Note: Keep these credentials secure and never commit them to your repository.
Tracking Data with DVC
Now that we’ve set up DVC and configured our remote storage, let’s start tracking some data.
Adding Data to DVC
To track a data file with DVC, use the dvc add
command:
dvc add data/cities.parquet
This command will:
- Create a
.dvc
file (data/cities.parquet.dvc
) that contains a reference to the data file. - Add the original data file to
.gitignore
to prevent it from being tracked by Git.
You should see output similar to this:
100% Adding...|████████████████████████████████████████████████████████████████|1/1 [00:00, 2.01file/s]
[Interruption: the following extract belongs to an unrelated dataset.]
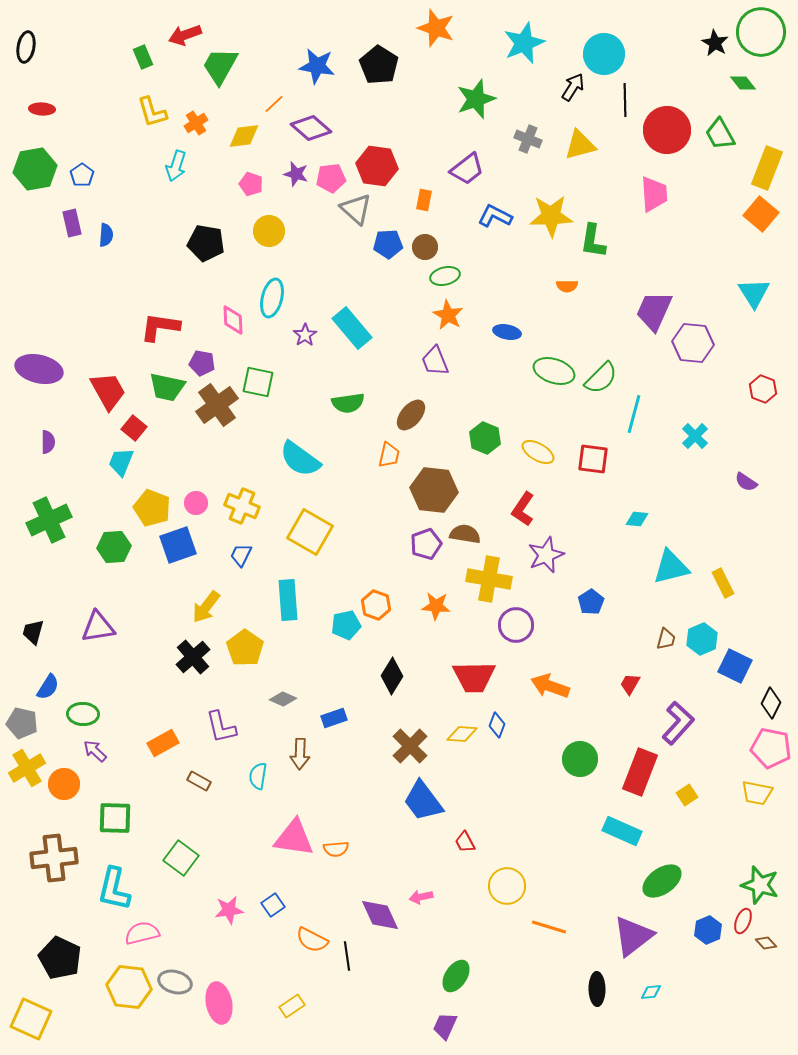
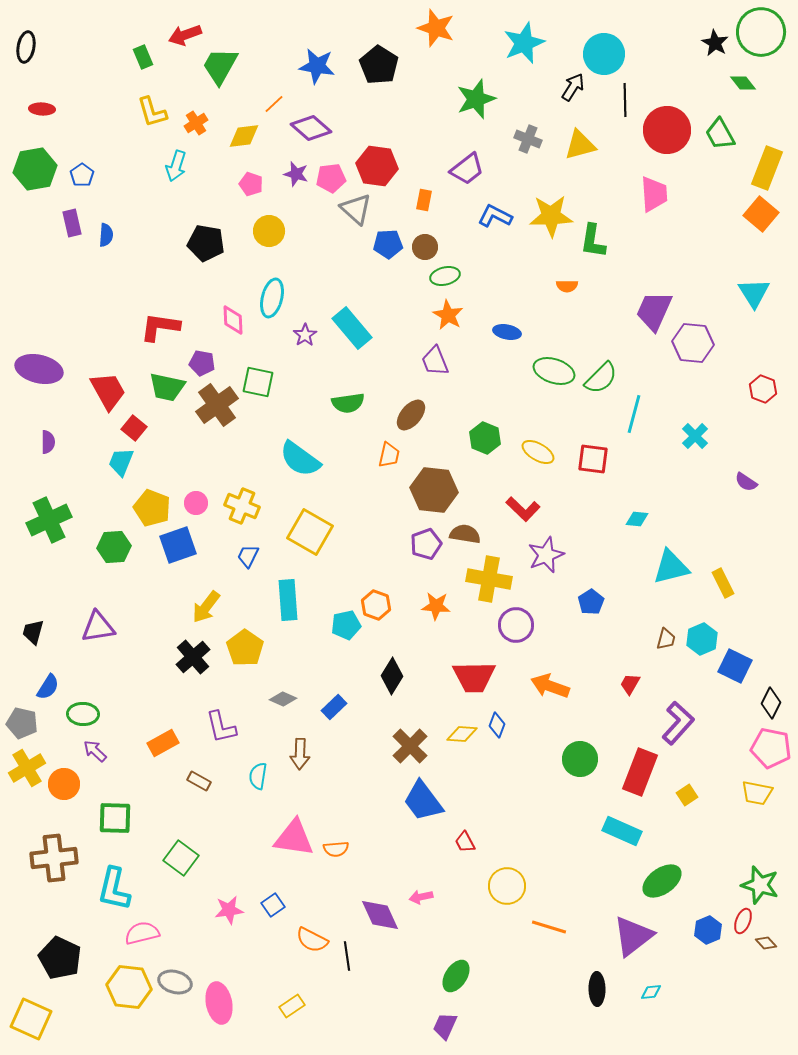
red L-shape at (523, 509): rotated 80 degrees counterclockwise
blue trapezoid at (241, 555): moved 7 px right, 1 px down
blue rectangle at (334, 718): moved 11 px up; rotated 25 degrees counterclockwise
To track the changes with git, run:
git add data/.gitignore data/cities.parquet.dvc
To enable auto staging, run:
dvc config core.autostage true
Committing and Pushing Data
After adding your data to DVC, you need to:
-
Commit the DVC tracking file to Git:
git add data/cities.parquet.dvc git commit -m "Add cities data"
-
Push the actual data to your remote storage:
dvc push
Pulling Data
Later when clonning the repo in a new machine, assuming AWS credentials are in place all you have to do is to pull the data from the remote storage is to use the following command:
dvc pull
This process separates the concerns of version control: Git tracks the metadata and DVC handles the large data files.
A few tips
-
Regular Updates: Whenever you update your dataset, re-run
dvc add
anddvc push
to keep everything in sync. -
Branching: Use Git branches for different versions of your data, just like you would with code.
-
Pulling Data: When collaborating, use
dvc pull
to fetch the latest version of the data after agit pull
. -
Checking Status: Use
dvc status
to see if your local data is in sync with the remote storage. -
Data Exploration: DVC allows you to switch between different versions of your data easily, facilitating A/B testing and model comparison.
Setting up DVC with a DigitalOcean Spaces backend provides a robust solution for dataset tracking in your MLOps workflow. By versioning your data alongside your code, you ensure reproducibility, enhance collaboration, and maintain a clear history of your dataset evolution.